Gadis itu tentu saja tidak menyia-nyiakan kesempatan emas ini. Membuat Aradia cemburu dan kepanasan adalah tujuan utamanya. Lagi pula, tumpangan gratis tidak akan membuatnya rugi.
"Gak ngerepotin?" tanya Lareina basa-basi.
Sean menggeleng, "Gak. Lo tunggu disini. Gue mau ambil motor."
Setelah 20 menit bertarung dengan angin yang berhembus karena kencangnya kecepatan motor yang dibawa oleh Sean, mereka akhirnya sampai di rumah Lareina. Ternyata, Radithya telah menunggu di halaman rumah dengan wajahnya yang sedikit cemas.
"Lama banget sih lo, Rei? Gak ada nelpon-nelponnya lagi nih anak," protes Radithya segera menghampiri sepupunya itu.
"Ya mana gue tau rapatnya lama. Bacot ah, udah nyampe juga ini,"
Radithya akhirnya menyadari kehadiran Sean, "Eh, Sean? Lo nganter Lareina?" tanya Radithya.
"Kasian sepupu lo katanya mau naik taksi tapi kurang duit.
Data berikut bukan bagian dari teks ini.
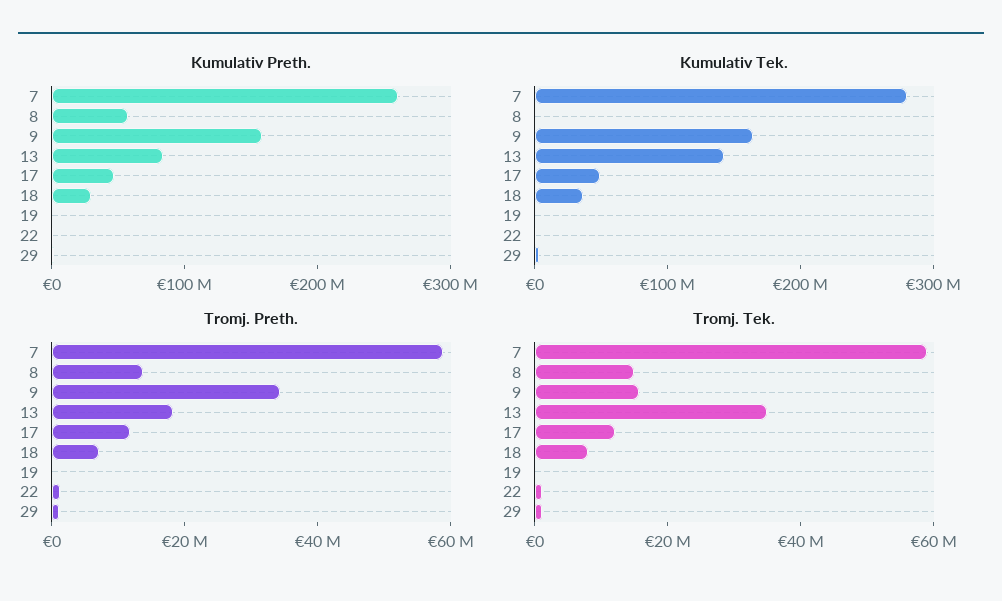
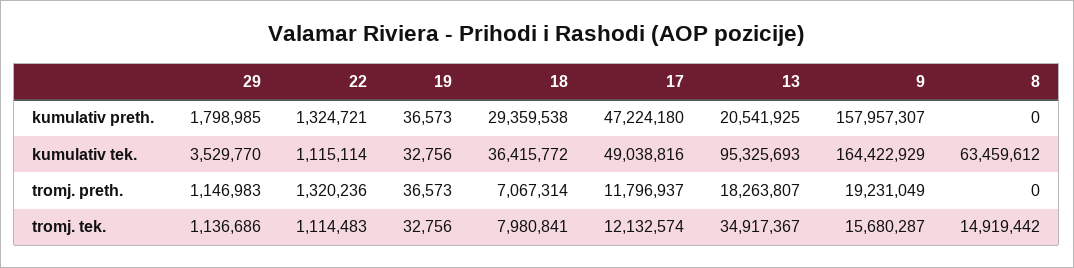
  {
    "Kumulativ Preth.": {
-     "7": 260000000,
-     "8": 60000000,
+     "8": 0,
      "9": 157957307,
-     "13": 80000000,
+     "13": 20541925,
      "17": 47224180,
      "18": 29359538,
      "19": 36573,
      "22": 1324721,
      "29": 1798985
    },
    "Kumulativ Tek.": {
-     "7": 280000000,
-     "8": 0,
+     "8": 63459612,
      "9": 164422929,
-     "13": 140000000,
+     "13": 95325693,
      "17": 49038816,
      "18": 36415772,
      "19": 32756,
      "22": 1115114,
      "29": 3529770
    },
    "Tromj. Preth.": {
-     "7": 60000000,
-     "8": 15000000,
+     "8": 0,
-     "9": 35000000,
+     "9": 19231049,
      "13": 18263807,
      "17": 11796937,
      "18": 7067314,
      "19": 36573,
      "22": 1320236,
      "29": 1146983
    },
    "Tromj. Tek.": {
-     "7": 60000000,
      "8": 14919442,
      "9": 15680287,
      "13": 34917367,
      "17": 12132574,
      "18": 7980841,
      "19": 32756,
      "22": 1114483,
      "29": 1136686
    }
  }

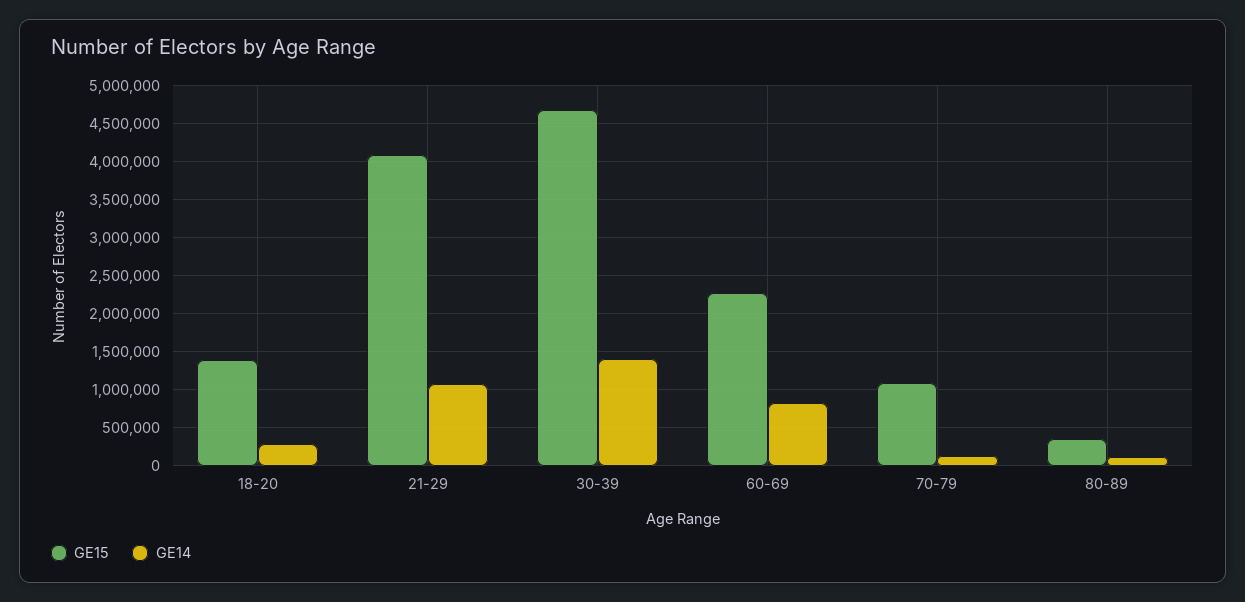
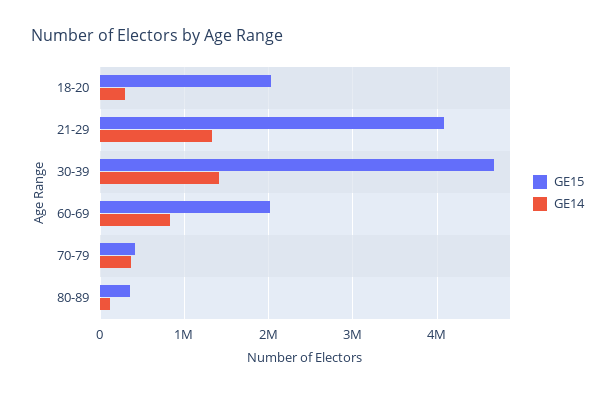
  {
    "GE15": {
-     "18-20": 1400000,
+     "18-20": 2000000,
      "21-29": 4100000,
      "30-39": 4700000,
-     "60-69": 2300000,
+     "60-69": 2000000,
-     "70-79": 1100000,
+     "70-79": 400000,
      "80-89": 400000
    },
    "GE14": {
      "18-20": 300000,
-     "21-29": 1100000,
+     "21-29": 1300000,
      "30-39": 1400000,
      "60-69": 800000,
-     "70-79": 100000,
+     "70-79": 400000,
      "80-89": 100000
    }
  }

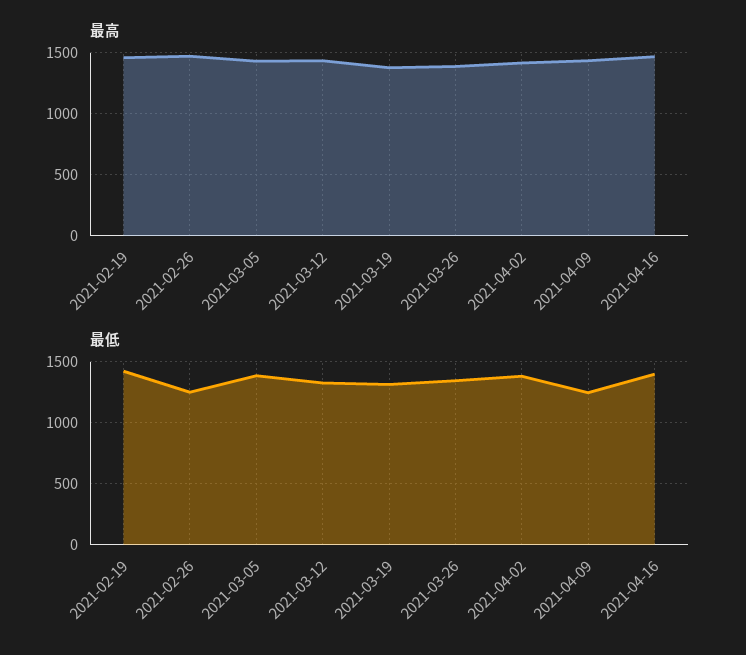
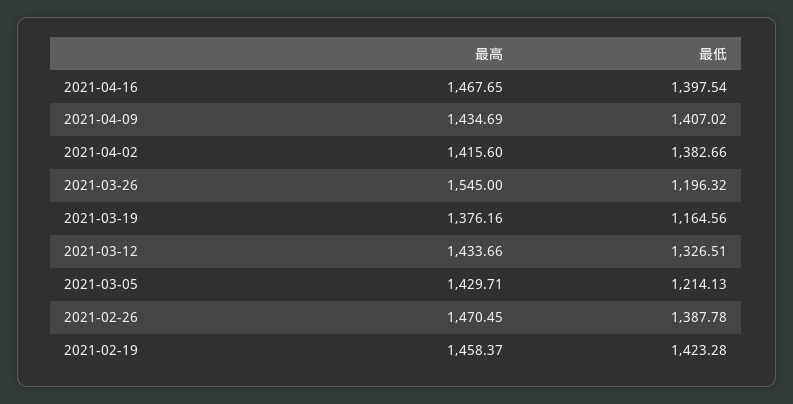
  {
    "最高": {
      "2021-02-19": 1458.37,
      "2021-02-26": 1470.45,
      "2021-03-05": 1429.71,
      "2021-03-12": 1433.66,
      "2021-03-19": 1376.16,
-     "2021-03-26": 1400,
+     "2021-03-26": 1545,
      "2021-04-02": 1415.6,
      "2021-04-09": 1434.69,
      "2021-04-16": 1467.65
    },
    "最低": {
      "2021-02-19": 1423.28,
-     "2021-02-26": 1250,
+     "2021-02-26": 1387.78,
-     "2021-03-05": 1400,
+     "2021-03-05": 1214.13,
      "2021-03-12": 1326.51,
-     "2021-03-19": 1300,
+     "2021-03-19": 1164.56,
-     "2021-03-26": 1350,
+     "2021-03-26": 1196.32,
      "2021-04-02": 1382.66,
-     "2021-04-09": 1250,
+     "2021-04-09": 1407.02,
      "2021-04-16": 1397.54
    }
  }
Baik, kan, gue," canda Sean yang alhasil mendapat pukulan ringan dari Lareina.
"Makasih banget ya. Takut juga gue kalo dia pulang sendirian naik angkot. Takut berantem lagi sama ibu-ibu di angkot Hahaha," ujar Radithya ikut menimpali candaan Sean.
Yang dibicarakan hanya terdiam pasrah. Lareina pun memberikan helm yang ia gunakan pada Sean, "Makasih ya. Sorry ngerepotin."
"Santai. Gue pulang ya."
Radithya kembali menyadari sesuatu. Ia ingat bahwa rumah Sean berlawanan arah dengan rumah mereka. Radithya hanya tersenyum mengingat fakta itu lalu kembali berterima kasih kepada Sean.
"Hati-hati di jalan, Bro!" sahut Radithya kepada Sean yang sudah menyalakan mesin motornya dan pergi menjauh dari rumah Lareina.
Lareina dan Radithya bergegas masuk ke dalam rumah karena langit pun sudah makin menggelap. Lareina duduk di sofa empuk yang terdapat di ruang tamu sembari memijat bahunya yang terasa pegal. Radithya pun ikut duduk disampingnya.
"Lo mau tau sebuah fakta gak, Rei?" tanya Radithya dengan nada sok misterius.
"Fakta apaan?"
"Rumah Sean tuh berlawanan arah sama rumah kita."
Lareina yang memejamkan matanya dan masih sibuk untuk memijat bahunya itu membelakan matanya terkejut, "Serius?"
Radithya tersenyum lalu mengangguk, "Rumah dia sedaerah sama tempat bimbel kita, tapi lebih jauh lagi."
Lareina tersenyum tanpa sepengetahuannya sendiri. Entah mungkin karena gadis itu kembali ke masa remajanya dimana mudah sekali untuk merasa tersipu atau karena Lareina di dimensi ini memang memiliki perasaan suka pada Sean, jantung Lareina berdetak lebih kencang dari biasanya.
"Fix, Rei, lo suka sama Sean. Senyam-senyum gitu," ujar Radithya membuyarkan lamunan Lareina.
Lareina mengembalikkan wajah datarnya dan berusaha untuk mengatur kecepatan detak jantungnya, "Suka sih enggak, tapi jujur gue sedikit baper. Lo anak bocah tau apaan soal suka-sukaan," ucap Lareina kemudian pergi menuju kamarnya meninggalkan Radithya.
Radithya memperhatikan Lareina yang semakin menjauh, "Baper? Istilah baru apaan lagi itu?"